- Work task -
Write out the text of every row below word for word, leaving out the pictures.

Given information: Begin

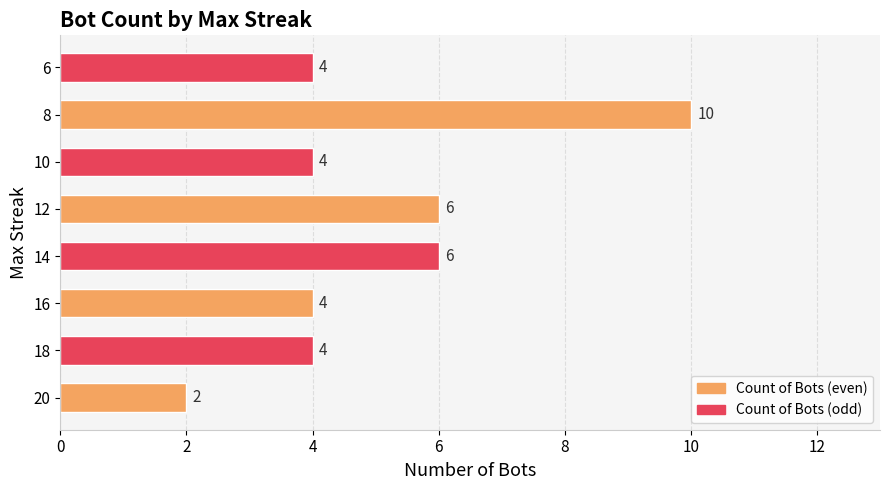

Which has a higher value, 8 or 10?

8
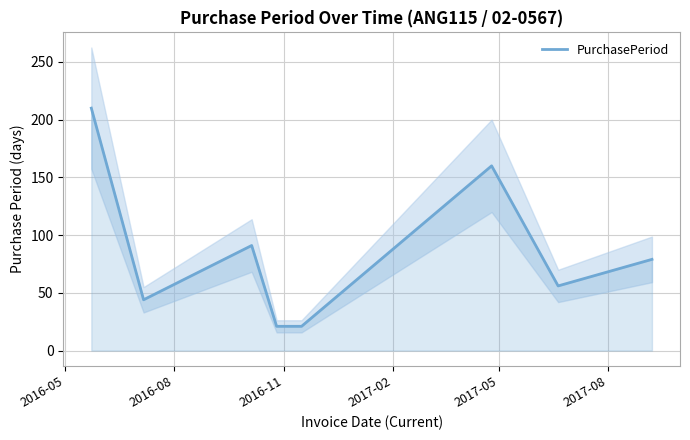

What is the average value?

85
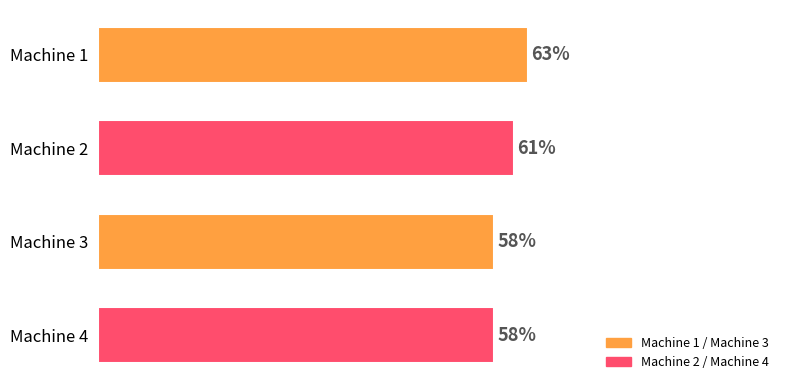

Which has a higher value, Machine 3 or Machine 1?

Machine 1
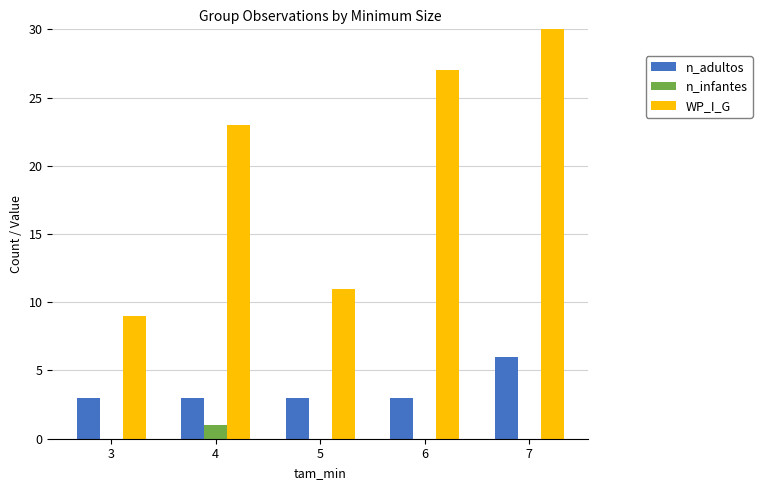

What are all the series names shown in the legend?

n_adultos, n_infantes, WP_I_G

Given information: End

- Solution to this task -
Which has a higher value, 8 or 10?

8

What is the average value?

85

Which has a higher value, Machine 3 or Machine 1?

Machine 1

What are all the series names shown in the legend?

n_adultos, n_infantes, WP_I_G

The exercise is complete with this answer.